Given problem:
Reproduce the text of every entry below word for word, leaving out the pictures.

Material provided:
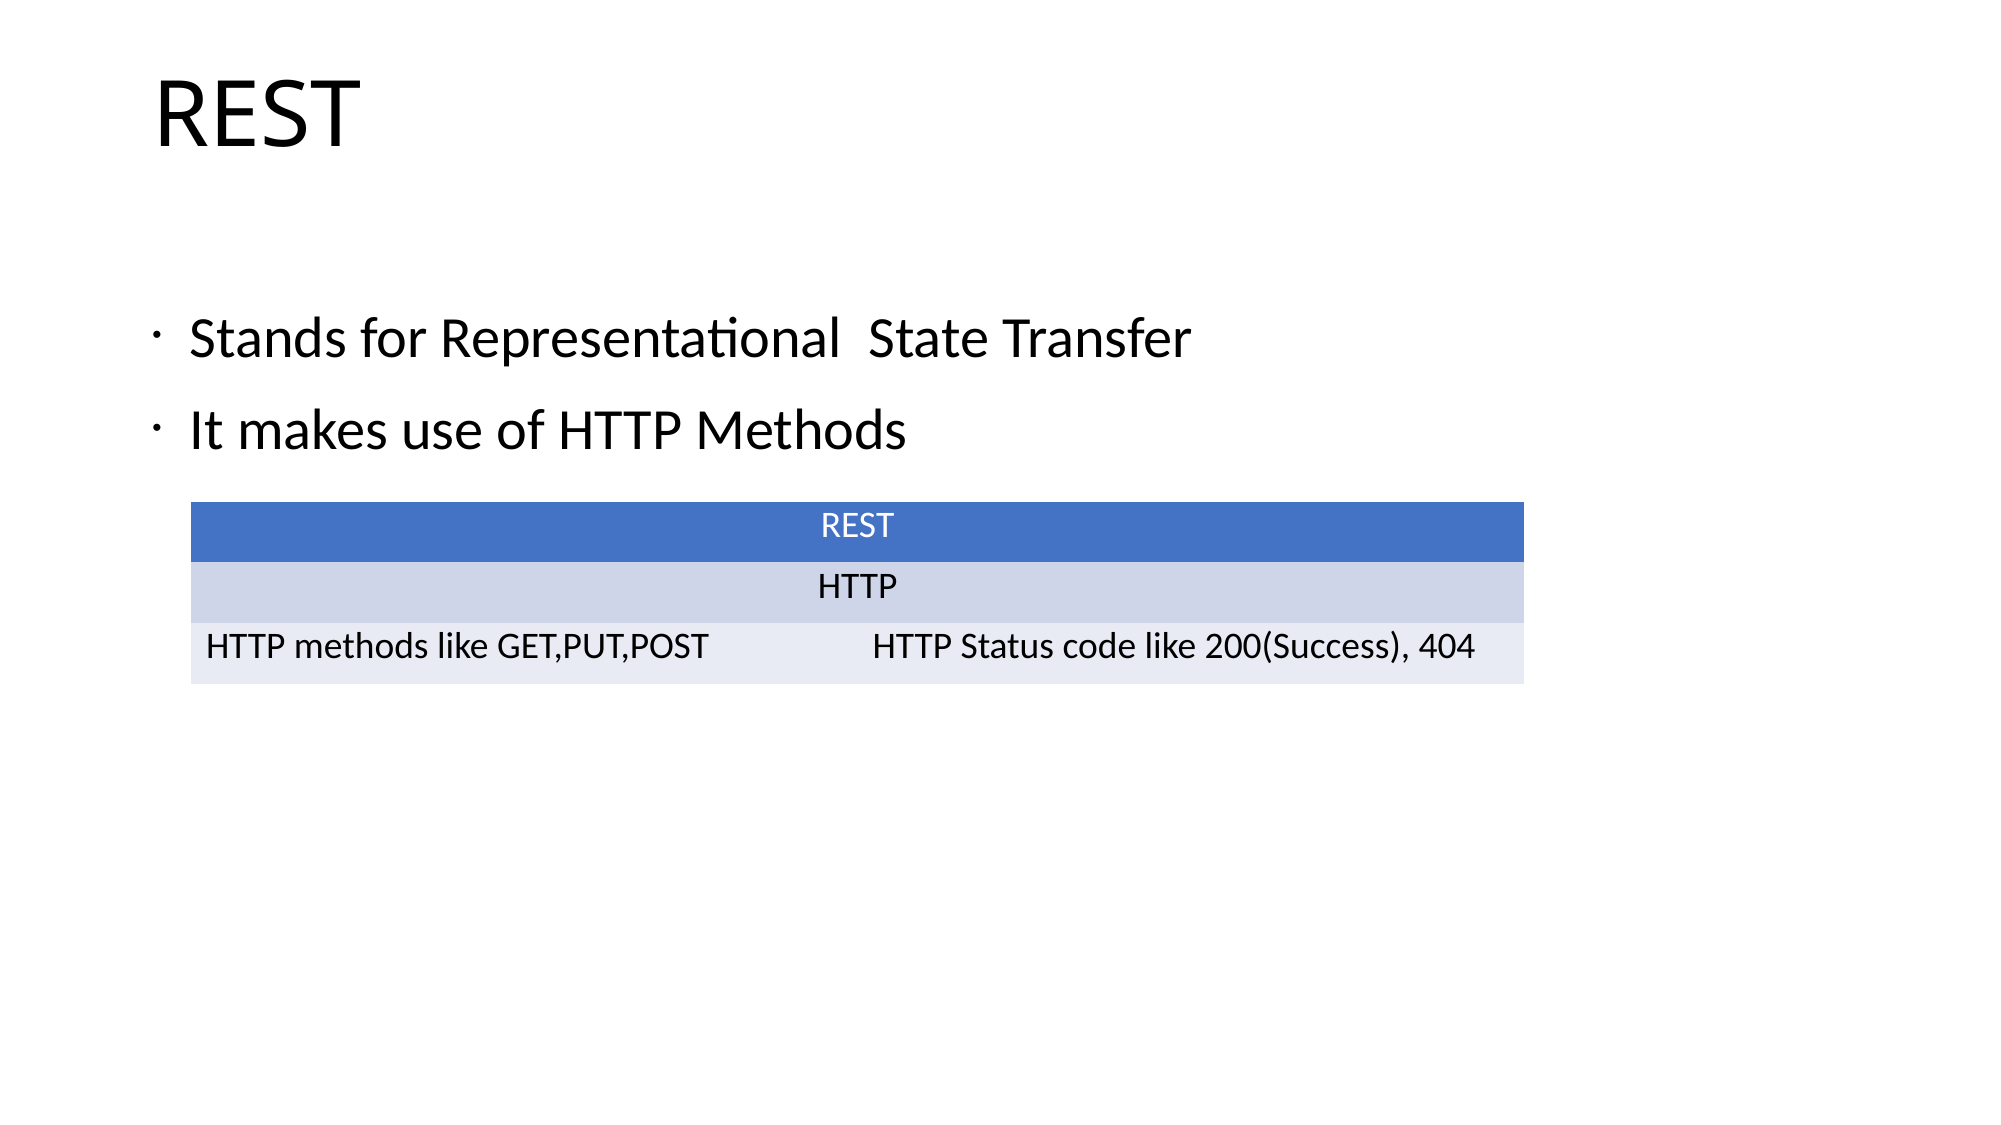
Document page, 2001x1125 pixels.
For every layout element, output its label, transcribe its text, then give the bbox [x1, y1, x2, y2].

table_cell HTTP [191, 562, 1524, 623]
list Stands for Representational State Transfer It makes use of HTTP Methods [137, 299, 1863, 1014]
table_cell HTTP Status code like 200(Success), 404 [858, 623, 1524, 684]
table_header REST [191, 502, 1524, 562]
table_cell HTTP methods like GET,PUT,POST [191, 623, 858, 684]
title REST [137, 59, 1863, 278]
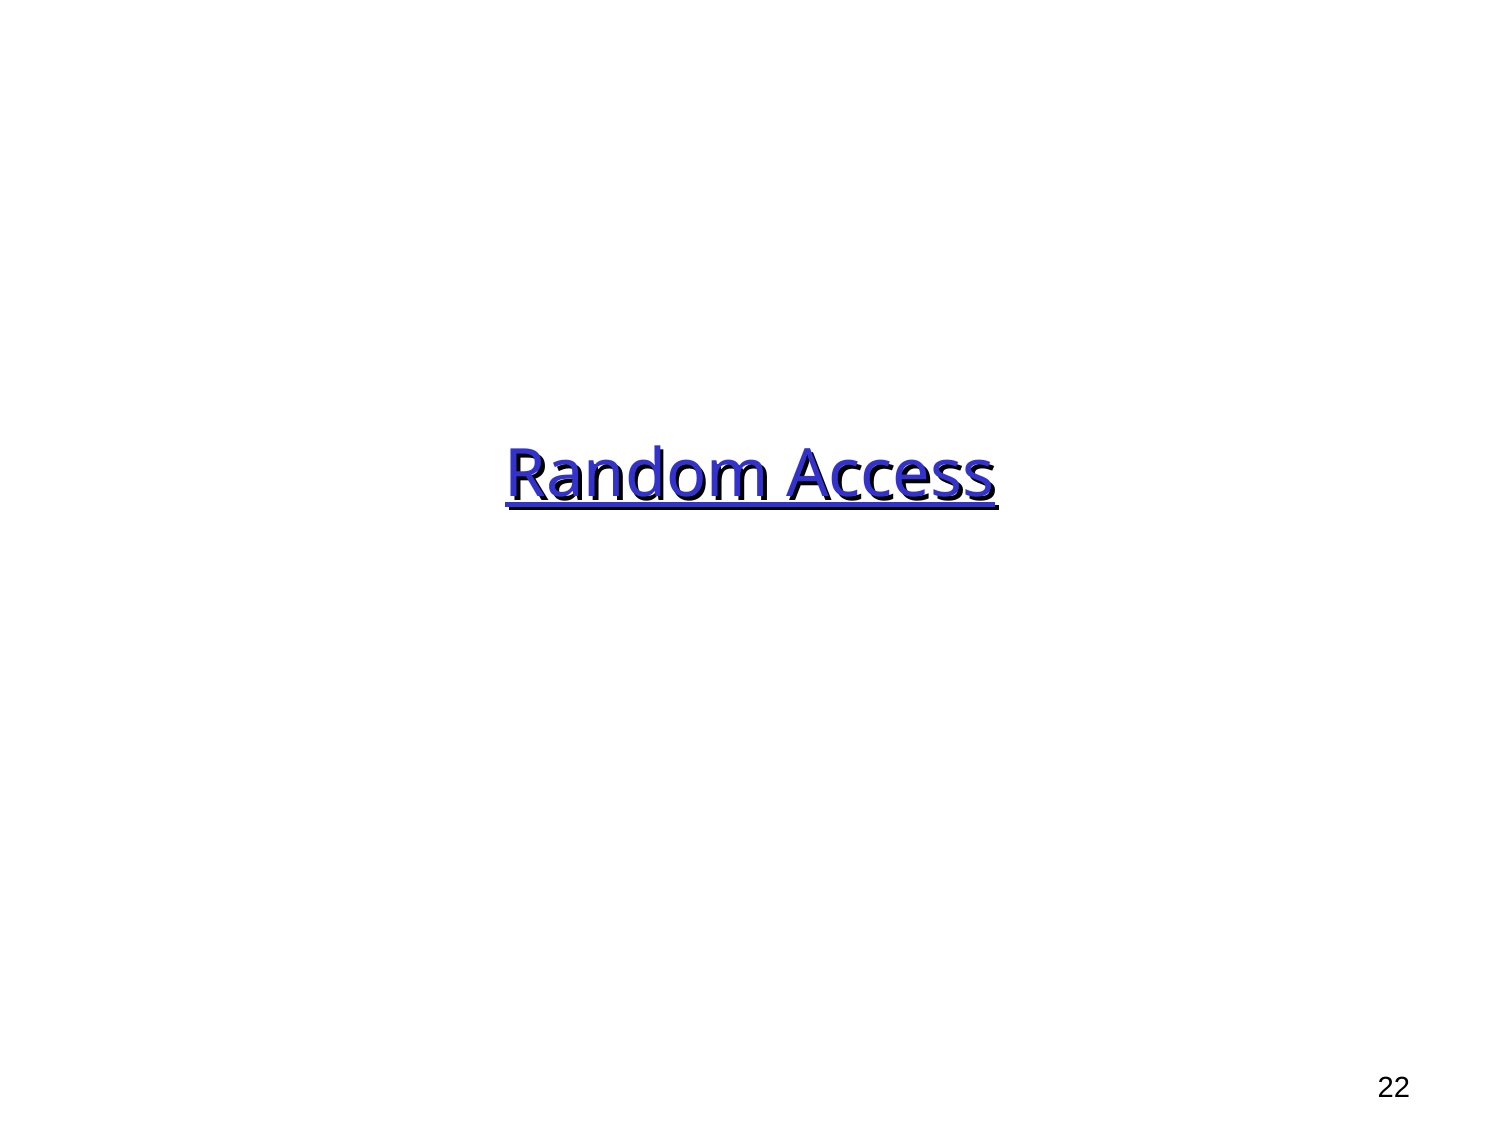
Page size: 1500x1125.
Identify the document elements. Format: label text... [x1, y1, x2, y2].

title Random Access [112, 349, 1388, 591]
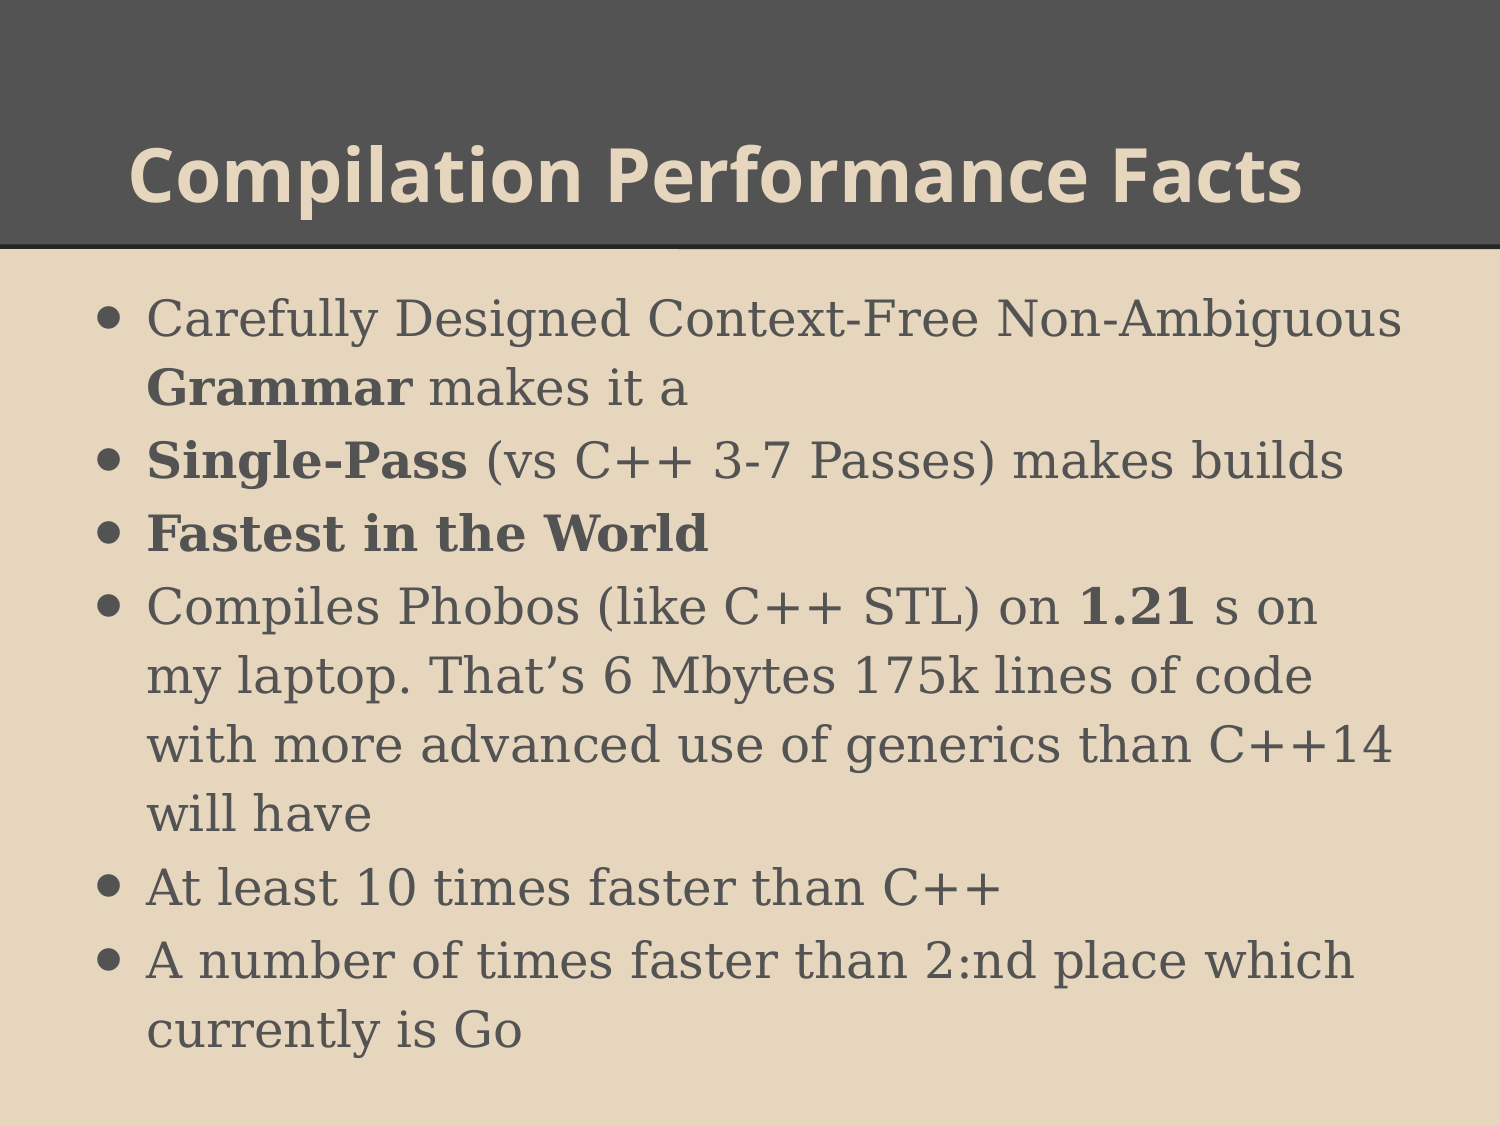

The reply:
Document page, 2001x1125 pixels.
For every layout element, output its label, transcribe its text, then give the bbox [x1, y1, x2, y2].

table_cell HTTP [191, 562, 1524, 623]
list Stands for Representational State Transfer It makes use of HTTP Methods [137, 299, 1863, 1014]
table_cell HTTP Status code like 200(Success), 404 [858, 623, 1524, 684]
table_header REST [191, 502, 1524, 562]
table_cell HTTP methods like GET,PUT,POST [191, 623, 858, 684]
title REST [137, 59, 1863, 278]
Page size: 1500x1125.
Identify the document elements. Format: label text... [x1, y1, x2, y2].

title Random Access [112, 349, 1388, 591]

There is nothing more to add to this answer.